Ensuring that live data isn't inappropriately used in test environments requires that someone at your company have ultimate responsibility for security. Where should the security buck stop? "That's a problem with the entire security space; it's very difficult to have a point person," notes Lindstrom. He says the gatekeeper often varies by industry—financial services firms will use their security teams, for instance. Lindstrom recommends that companies with chief privacy or security officers turn to them. Otherwise, companies with serious QA groups might designate a project leader to watch the data, or else individual developers or business analysts involved in the project.

While there are no easy answers, there are guidelines you can follow to reduce your risk of data insecurity during testing:

1. Make sure your company's written security policy records the different access levels granted to different roles, so that everyone—from security to the test team—has the rules and procedures in writing.
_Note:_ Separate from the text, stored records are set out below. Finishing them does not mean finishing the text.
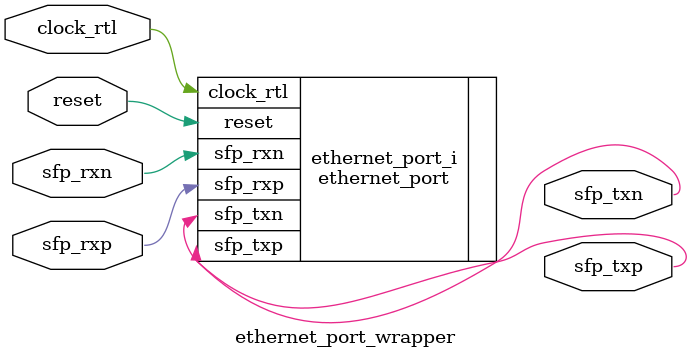
<source format=v>
`timescale 1 ps / 1 ps

module ethernet_port_wrapper
   (clock_rtl,
    reset,
    sfp_rxn,
    sfp_rxp,
    sfp_txn,
    sfp_txp);
  input clock_rtl;
  input reset;
  input sfp_rxn;
  input sfp_rxp;
  output sfp_txn;
  output sfp_txp;

  wire clock_rtl;
  wire reset;
  wire sfp_rxn;
  wire sfp_rxp;
  wire sfp_txn;
  wire sfp_txp;

  ethernet_port ethernet_port_i
       (.clock_rtl(clock_rtl),
        .reset(reset),
        .sfp_rxn(sfp_rxn),
        .sfp_rxp(sfp_rxp),
        .sfp_txn(sfp_txn),
        .sfp_txp(sfp_txp));
endmodule

</source>
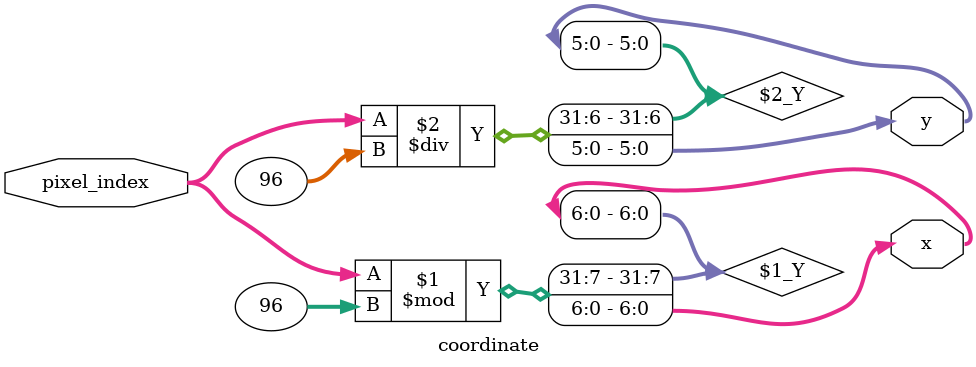
<source format=v>
`timescale 1ns / 1ps


module coordinate(
    input [12:0] pixel_index,
    output [6:0] x,
    output [5:0] y
    );

    assign x = pixel_index % 96;
    assign y = pixel_index / 96;
    
endmodule
</source>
2. Swear the gatekeepers to secrecy, and educate them about privacy. Gatekeepers at BCBS-MN, any others needing to access the company's sensitive data, must get training, then sign a non-disclosure agreement and an even longer privacy statement. "People who develop and test systems have access to those systems, and we need to educate them and rely on them to keep that privacy," says Stevens.

3. Realize that application testing is a team effort. It isn't up to the test group to run test bed security; that's a job for security. To keep the BCBS-MN test bed secure, notes Stevens, "I'm leveraging off a whole bunch of other people in a lot of different roles." Security is in charge of access control, even if Stevens is in charge of testing it.

For testers, the ability to quickly generate real-looking fake data is good news. Yet many organizations continue to need to test with real data. Regardless, a cogent mix of real and fake data in a well-secured testing environment with well-articulated privacy policies that employees must explicitly agree to will help any company meet more stringent regulations. It can also help you avoid the unpleasant spectacle of having information publicly compromised.